▶ _TASK DETAILS_: Return the entries that follow exactly, with no images.
-- RECORDS FOR THIS EXERCISE follows --
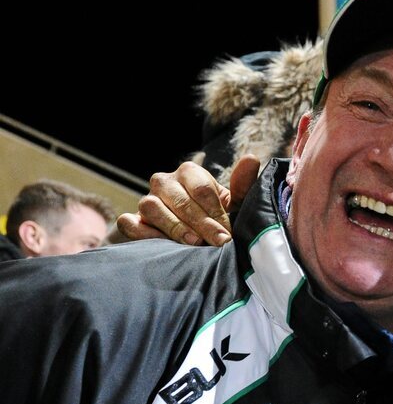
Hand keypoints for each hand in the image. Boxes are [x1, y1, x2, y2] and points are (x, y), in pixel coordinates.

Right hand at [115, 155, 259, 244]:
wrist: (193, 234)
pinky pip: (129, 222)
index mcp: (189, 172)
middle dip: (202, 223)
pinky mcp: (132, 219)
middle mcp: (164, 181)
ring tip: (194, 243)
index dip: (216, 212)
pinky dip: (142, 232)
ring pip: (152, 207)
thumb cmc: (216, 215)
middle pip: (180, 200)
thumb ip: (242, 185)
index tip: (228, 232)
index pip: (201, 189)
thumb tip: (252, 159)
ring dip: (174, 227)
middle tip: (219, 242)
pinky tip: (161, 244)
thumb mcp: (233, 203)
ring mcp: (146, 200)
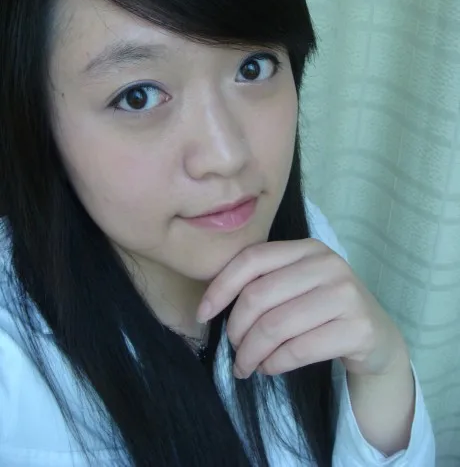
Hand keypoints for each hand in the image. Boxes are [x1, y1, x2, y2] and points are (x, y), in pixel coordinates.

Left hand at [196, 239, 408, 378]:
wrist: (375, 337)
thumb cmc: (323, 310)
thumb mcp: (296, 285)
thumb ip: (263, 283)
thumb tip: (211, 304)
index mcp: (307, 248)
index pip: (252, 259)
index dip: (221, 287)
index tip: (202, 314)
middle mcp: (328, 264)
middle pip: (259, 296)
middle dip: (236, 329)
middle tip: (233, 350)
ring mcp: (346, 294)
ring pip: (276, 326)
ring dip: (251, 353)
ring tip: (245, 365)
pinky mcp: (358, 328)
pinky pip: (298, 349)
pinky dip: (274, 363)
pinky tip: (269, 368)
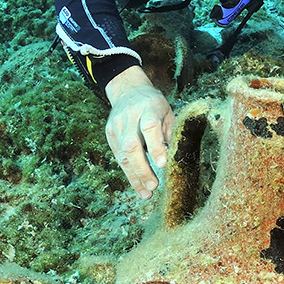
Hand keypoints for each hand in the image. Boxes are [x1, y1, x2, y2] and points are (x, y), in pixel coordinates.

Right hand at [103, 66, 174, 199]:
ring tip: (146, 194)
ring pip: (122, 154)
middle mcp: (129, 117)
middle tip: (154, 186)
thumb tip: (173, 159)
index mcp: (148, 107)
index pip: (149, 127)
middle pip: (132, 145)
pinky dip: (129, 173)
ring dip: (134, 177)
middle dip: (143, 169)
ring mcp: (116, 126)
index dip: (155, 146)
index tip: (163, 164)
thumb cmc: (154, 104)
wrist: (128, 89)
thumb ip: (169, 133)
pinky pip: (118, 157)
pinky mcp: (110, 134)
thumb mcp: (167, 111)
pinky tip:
-- RECORDS FOR THIS EXERCISE concluded --
▶ _TASK RESPONSE_:
Hand keypoints for each hand in the image. Boxes are [x1, y1, x2, y2] and points are (x, y), in pixel coordinates.

Right hand at [115, 155, 259, 244]:
wrist: (193, 234)
pinky pip: (129, 222)
index mcp: (189, 172)
middle dip: (202, 223)
pinky mcp: (132, 219)
middle mcp: (164, 181)
ring tip: (194, 243)
index dip: (216, 212)
pinky dip: (142, 232)
ring pip: (152, 207)
thumb cmc: (216, 215)
middle pip: (180, 200)
thumb ip: (242, 185)
index tip: (228, 232)
index pip: (201, 189)
thumb tip: (252, 159)
ring dip: (174, 227)
middle tip: (219, 242)
pinky tip: (161, 244)
thumb mcp: (233, 203)
ring mcp: (146, 200)
Hand keypoints for each hand in the image. Boxes are [x1, y1, x2, y2] and points are (x, y), in pixel coordinates.

Left hand at [196, 239, 408, 378]:
wrist: (375, 337)
thumb cmc: (323, 310)
thumb mcp: (296, 285)
thumb ip: (263, 283)
thumb tip: (211, 304)
index mcp: (307, 248)
index pip: (252, 259)
index dip: (221, 287)
index tip: (202, 314)
middle mcp: (328, 264)
middle pip: (259, 296)
middle dip: (236, 329)
middle tip: (233, 350)
ring mcp: (346, 294)
ring pip: (276, 326)
ring dip: (251, 353)
ring tip: (245, 365)
pinky mcp: (358, 328)
pinky pip: (298, 349)
pinky dip: (274, 363)
pinky tip: (269, 368)
Hand keypoints for each hand in the image. Boxes are [x1, y1, x2, y2] and points are (x, y), in pixel coordinates.

Right hand at [103, 66, 174, 199]:
ring tip: (146, 194)
ring pip: (122, 154)
middle mcp: (129, 117)
middle tip: (154, 186)
thumb tip: (173, 159)
index mcp: (148, 107)
index pip: (149, 127)
middle pip: (132, 145)
pinky dip: (129, 173)
ring dip: (134, 177)
middle dip: (143, 169)
ring mcp: (116, 126)
index dip: (155, 146)
index tip: (163, 164)
thumb cmc: (154, 104)
wrist: (128, 89)
thumb ip: (169, 133)
pinky pip: (118, 157)
pinky mcp: (110, 134)
thumb mcp: (167, 111)
pinky tip:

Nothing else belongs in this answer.